WORK REQUIRED
Among the lines of the data, copy those that hold "code".

Stored records:
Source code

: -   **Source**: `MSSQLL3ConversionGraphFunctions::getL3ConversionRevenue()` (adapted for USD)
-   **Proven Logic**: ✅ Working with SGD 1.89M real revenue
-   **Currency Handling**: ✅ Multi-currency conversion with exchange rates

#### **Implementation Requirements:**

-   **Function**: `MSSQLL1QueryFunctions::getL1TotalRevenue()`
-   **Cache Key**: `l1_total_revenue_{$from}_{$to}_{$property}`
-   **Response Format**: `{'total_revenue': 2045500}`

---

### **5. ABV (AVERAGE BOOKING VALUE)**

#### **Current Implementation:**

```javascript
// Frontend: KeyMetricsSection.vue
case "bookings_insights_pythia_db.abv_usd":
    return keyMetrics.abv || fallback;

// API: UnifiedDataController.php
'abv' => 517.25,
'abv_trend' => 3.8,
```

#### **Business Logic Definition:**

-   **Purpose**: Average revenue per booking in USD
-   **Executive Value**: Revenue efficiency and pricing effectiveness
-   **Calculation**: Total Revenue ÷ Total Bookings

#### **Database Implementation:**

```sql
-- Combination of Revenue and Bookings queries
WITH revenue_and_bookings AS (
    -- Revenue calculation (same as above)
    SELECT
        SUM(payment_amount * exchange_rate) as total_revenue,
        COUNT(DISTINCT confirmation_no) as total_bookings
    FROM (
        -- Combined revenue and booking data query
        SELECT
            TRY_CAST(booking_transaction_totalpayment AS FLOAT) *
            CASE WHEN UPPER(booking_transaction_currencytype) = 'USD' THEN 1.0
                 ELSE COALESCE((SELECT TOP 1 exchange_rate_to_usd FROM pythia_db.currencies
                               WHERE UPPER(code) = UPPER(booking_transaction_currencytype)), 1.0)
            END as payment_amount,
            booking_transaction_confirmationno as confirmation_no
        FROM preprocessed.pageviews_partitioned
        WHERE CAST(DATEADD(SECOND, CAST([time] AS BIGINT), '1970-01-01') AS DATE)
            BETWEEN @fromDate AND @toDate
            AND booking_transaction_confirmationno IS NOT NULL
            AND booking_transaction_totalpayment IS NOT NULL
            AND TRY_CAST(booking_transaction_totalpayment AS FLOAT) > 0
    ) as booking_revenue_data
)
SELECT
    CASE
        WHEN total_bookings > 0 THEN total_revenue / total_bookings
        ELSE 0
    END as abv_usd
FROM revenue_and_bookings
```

ANSWER TO THIS TASK
Source code
                               WHERE UPPER(code) = UPPER(booking_transaction_currencytype)), 1.0)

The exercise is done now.